Como hoy, a las puertas del verano, algún día nos sale de lluvia.
("Lloviendo en Junio", página de un cierto libro.)
Así era entonces, en los veranos del Pedroso, cuando unos nublados de tormenta se resolvían en el sonido solemne del trueno y en el olor fecundo, perfumado y feliz de la tierra mojada que venía del jardín, del olivar que arropaba aquella finca que alquilaba papá, para evitar los calores ciudadanos de Sevilla.
Días calmos, tregua y bálsamo previo a la parrilla de los julios y agostos andaluces.
Adolfa, Goyo, Manolo, personajes que habrían dado para un relato, con sus meras vidas, posando sedimentos de memoria que unos ojos asombrados (todavía más tirando a azules que a verdes), de crío, incorporaban, tan ajenos a lo porvenir, al rosario de sucesos que a cada uno, a todos, nos aguardan.

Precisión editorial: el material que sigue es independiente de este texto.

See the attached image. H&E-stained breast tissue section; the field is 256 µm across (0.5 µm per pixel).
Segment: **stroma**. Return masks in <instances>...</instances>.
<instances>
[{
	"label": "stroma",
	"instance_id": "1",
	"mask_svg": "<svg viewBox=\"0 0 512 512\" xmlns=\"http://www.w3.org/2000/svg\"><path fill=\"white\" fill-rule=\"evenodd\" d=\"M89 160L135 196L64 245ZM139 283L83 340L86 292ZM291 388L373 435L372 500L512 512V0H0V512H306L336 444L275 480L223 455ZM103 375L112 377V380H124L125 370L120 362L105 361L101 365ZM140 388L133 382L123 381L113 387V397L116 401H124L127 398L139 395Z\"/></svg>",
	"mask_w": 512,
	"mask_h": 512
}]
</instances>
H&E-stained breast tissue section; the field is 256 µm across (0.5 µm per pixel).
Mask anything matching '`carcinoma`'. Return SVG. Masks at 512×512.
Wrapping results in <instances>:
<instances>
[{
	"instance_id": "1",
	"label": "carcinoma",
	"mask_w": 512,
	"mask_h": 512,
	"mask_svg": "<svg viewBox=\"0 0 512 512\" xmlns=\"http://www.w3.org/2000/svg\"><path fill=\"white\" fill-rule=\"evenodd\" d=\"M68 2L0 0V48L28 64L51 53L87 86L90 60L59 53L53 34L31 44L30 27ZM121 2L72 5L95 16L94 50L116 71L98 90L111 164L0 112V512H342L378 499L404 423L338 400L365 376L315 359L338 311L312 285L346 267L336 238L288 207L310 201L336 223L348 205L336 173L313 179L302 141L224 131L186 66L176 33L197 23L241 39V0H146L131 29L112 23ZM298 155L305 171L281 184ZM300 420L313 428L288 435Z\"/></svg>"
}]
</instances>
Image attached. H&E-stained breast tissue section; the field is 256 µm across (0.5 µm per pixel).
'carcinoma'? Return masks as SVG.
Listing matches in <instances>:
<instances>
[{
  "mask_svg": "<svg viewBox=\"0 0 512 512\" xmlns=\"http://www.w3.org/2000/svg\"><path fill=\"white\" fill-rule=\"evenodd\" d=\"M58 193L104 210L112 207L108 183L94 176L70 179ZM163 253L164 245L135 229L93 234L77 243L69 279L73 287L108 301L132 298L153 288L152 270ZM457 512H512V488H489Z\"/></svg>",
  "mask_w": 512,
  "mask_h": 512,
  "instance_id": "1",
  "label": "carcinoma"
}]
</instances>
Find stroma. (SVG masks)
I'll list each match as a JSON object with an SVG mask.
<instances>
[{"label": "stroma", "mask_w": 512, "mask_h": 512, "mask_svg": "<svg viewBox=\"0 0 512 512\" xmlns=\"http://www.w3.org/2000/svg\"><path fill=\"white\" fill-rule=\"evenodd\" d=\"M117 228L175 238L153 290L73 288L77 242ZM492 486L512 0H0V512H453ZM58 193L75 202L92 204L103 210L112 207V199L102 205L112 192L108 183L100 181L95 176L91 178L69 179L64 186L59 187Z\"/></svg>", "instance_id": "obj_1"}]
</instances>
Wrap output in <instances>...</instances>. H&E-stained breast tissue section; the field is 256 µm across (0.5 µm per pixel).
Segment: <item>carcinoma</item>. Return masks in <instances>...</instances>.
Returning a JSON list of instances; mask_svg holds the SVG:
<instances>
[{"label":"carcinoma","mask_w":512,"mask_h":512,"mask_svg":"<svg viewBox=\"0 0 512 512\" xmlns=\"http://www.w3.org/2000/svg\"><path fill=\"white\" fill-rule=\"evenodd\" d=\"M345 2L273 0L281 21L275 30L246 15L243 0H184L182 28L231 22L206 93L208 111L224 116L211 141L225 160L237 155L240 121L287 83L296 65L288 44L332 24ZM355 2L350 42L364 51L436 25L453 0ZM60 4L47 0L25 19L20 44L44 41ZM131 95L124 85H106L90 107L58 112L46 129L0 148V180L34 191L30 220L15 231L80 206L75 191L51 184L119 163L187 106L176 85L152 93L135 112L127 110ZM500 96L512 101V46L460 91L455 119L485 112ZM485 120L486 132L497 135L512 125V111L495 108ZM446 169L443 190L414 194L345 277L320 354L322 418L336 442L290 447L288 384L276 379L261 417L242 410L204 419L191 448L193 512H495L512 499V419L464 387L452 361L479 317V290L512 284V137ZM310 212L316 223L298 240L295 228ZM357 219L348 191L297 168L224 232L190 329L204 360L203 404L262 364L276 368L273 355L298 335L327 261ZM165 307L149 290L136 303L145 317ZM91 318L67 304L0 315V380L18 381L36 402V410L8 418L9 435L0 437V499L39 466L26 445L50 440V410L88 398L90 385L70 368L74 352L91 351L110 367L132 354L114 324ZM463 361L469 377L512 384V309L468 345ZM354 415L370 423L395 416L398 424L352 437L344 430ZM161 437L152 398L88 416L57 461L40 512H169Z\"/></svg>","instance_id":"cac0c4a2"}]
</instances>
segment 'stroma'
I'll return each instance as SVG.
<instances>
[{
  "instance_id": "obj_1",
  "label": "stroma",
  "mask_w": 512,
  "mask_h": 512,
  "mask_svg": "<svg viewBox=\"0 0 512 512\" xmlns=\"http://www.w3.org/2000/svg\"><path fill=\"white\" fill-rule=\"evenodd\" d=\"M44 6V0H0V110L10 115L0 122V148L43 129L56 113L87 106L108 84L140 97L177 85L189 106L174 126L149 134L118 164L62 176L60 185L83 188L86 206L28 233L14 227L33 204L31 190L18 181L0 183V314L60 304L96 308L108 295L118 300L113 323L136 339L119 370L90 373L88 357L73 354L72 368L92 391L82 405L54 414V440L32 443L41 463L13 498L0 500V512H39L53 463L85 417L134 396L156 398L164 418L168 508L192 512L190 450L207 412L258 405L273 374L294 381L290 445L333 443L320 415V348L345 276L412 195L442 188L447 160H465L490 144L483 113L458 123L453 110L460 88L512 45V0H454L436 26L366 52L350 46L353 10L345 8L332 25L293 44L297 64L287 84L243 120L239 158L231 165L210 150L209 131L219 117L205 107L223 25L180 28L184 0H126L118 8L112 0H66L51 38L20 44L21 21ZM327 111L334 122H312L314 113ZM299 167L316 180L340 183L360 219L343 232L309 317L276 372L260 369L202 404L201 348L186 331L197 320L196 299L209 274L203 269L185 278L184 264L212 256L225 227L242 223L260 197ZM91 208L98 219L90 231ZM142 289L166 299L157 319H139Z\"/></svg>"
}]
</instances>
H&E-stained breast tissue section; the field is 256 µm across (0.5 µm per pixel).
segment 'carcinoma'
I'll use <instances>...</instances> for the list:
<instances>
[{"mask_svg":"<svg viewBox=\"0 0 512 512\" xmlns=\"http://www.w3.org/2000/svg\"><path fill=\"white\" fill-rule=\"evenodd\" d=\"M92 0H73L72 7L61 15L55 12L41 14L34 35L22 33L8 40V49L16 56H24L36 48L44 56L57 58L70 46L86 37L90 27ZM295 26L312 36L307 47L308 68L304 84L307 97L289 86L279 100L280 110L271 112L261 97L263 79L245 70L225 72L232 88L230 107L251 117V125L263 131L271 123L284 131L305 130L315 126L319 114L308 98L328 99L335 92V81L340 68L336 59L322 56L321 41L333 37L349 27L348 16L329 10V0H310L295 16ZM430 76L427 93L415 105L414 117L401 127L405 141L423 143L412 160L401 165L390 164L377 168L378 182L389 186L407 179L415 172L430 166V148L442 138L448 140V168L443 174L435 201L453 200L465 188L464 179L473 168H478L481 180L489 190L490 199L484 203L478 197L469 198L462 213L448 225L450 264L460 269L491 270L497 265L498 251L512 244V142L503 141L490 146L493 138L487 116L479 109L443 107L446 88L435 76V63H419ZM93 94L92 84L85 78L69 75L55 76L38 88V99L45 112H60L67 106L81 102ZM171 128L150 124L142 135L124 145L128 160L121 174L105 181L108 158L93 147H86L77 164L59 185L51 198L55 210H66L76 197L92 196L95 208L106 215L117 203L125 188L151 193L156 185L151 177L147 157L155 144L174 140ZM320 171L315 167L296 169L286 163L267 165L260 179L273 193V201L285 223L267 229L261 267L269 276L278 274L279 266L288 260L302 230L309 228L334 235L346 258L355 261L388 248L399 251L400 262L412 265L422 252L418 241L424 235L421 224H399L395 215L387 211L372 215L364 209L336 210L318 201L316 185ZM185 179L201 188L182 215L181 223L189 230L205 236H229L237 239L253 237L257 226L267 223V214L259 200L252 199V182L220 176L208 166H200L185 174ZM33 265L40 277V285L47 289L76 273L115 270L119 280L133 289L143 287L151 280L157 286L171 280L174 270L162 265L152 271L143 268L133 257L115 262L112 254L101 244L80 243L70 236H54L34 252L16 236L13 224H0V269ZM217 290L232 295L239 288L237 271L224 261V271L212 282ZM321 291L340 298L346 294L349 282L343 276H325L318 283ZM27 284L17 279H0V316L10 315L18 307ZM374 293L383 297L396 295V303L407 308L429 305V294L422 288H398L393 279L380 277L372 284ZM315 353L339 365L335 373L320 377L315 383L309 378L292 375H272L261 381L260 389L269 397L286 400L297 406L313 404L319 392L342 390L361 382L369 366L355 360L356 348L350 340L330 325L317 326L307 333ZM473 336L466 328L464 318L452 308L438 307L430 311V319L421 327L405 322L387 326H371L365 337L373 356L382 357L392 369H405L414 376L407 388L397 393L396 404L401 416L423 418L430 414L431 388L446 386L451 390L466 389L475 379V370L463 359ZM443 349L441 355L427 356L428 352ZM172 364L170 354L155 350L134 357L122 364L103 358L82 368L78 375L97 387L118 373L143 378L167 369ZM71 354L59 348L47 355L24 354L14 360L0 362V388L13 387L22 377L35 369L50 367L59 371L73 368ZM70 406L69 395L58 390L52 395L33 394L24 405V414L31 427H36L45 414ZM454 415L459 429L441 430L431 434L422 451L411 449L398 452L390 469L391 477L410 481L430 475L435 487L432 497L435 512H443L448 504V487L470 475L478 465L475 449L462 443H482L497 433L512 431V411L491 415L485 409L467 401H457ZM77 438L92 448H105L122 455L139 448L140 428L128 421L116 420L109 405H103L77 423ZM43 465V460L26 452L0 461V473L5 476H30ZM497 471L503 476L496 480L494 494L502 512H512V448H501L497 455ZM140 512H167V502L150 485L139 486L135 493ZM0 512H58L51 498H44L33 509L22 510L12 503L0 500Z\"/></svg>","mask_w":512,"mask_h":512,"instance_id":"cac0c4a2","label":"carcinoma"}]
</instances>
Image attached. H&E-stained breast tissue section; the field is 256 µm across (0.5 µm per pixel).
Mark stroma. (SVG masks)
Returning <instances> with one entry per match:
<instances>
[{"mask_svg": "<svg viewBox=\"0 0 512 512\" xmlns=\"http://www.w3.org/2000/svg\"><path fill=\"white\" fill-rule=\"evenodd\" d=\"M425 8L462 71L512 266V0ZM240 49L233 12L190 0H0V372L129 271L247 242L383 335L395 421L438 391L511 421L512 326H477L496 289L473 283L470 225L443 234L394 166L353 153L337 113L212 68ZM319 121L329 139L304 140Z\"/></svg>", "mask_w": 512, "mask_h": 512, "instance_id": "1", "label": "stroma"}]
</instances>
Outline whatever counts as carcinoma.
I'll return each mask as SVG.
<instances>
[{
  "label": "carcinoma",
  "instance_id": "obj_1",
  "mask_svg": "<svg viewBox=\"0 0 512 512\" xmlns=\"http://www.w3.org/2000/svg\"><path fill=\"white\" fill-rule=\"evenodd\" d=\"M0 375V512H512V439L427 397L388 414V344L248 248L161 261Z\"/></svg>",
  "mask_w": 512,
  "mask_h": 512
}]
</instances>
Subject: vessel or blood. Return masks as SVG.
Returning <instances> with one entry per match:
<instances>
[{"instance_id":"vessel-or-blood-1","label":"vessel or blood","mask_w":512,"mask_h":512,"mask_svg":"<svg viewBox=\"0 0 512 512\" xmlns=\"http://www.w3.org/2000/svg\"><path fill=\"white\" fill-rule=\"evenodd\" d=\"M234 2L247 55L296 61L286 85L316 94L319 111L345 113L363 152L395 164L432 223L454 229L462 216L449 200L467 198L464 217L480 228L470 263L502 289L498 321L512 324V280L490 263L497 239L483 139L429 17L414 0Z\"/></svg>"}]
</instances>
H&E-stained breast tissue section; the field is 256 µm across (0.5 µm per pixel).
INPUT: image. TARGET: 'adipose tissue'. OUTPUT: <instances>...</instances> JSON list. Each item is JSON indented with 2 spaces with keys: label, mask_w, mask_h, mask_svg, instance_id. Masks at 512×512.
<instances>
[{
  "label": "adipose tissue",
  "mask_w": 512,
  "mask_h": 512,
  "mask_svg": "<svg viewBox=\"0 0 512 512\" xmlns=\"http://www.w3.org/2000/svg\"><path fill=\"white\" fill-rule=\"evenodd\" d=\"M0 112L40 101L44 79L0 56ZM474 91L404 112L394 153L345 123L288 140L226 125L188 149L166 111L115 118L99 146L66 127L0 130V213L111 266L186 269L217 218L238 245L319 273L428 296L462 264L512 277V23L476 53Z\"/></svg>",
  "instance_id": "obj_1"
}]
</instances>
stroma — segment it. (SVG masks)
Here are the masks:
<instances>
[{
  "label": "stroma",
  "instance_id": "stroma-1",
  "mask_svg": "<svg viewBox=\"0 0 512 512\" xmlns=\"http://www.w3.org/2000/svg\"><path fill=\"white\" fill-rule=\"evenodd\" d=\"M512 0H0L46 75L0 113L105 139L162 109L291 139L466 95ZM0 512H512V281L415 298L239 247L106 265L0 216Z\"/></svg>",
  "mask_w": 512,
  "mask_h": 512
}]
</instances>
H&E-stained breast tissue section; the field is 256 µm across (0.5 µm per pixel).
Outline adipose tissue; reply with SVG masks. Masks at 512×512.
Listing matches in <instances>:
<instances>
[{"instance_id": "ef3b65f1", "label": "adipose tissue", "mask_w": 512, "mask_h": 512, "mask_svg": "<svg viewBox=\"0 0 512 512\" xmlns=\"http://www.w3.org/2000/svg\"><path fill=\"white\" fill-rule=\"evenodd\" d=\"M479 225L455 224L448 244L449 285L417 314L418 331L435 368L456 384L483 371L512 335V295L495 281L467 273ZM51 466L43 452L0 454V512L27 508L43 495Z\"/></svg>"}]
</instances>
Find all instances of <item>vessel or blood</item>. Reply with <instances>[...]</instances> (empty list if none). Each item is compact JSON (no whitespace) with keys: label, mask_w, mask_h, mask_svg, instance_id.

Hoy, como una leve burla del Destino, terminar de limpiar los cristales apenas media hora antes de este repentino cambio de cielo, de mar. Pero qué agrado interior, qué sosegado acorde de nostalgias, espigar sin apuro dos o tres recuerdos, mientras uno, tan lejos o incluso tan cerca del que fue, se acaricia la barba y atusa el soñador mostacho de ex-rey de copas o de improbable y anclado cazador de ballenas.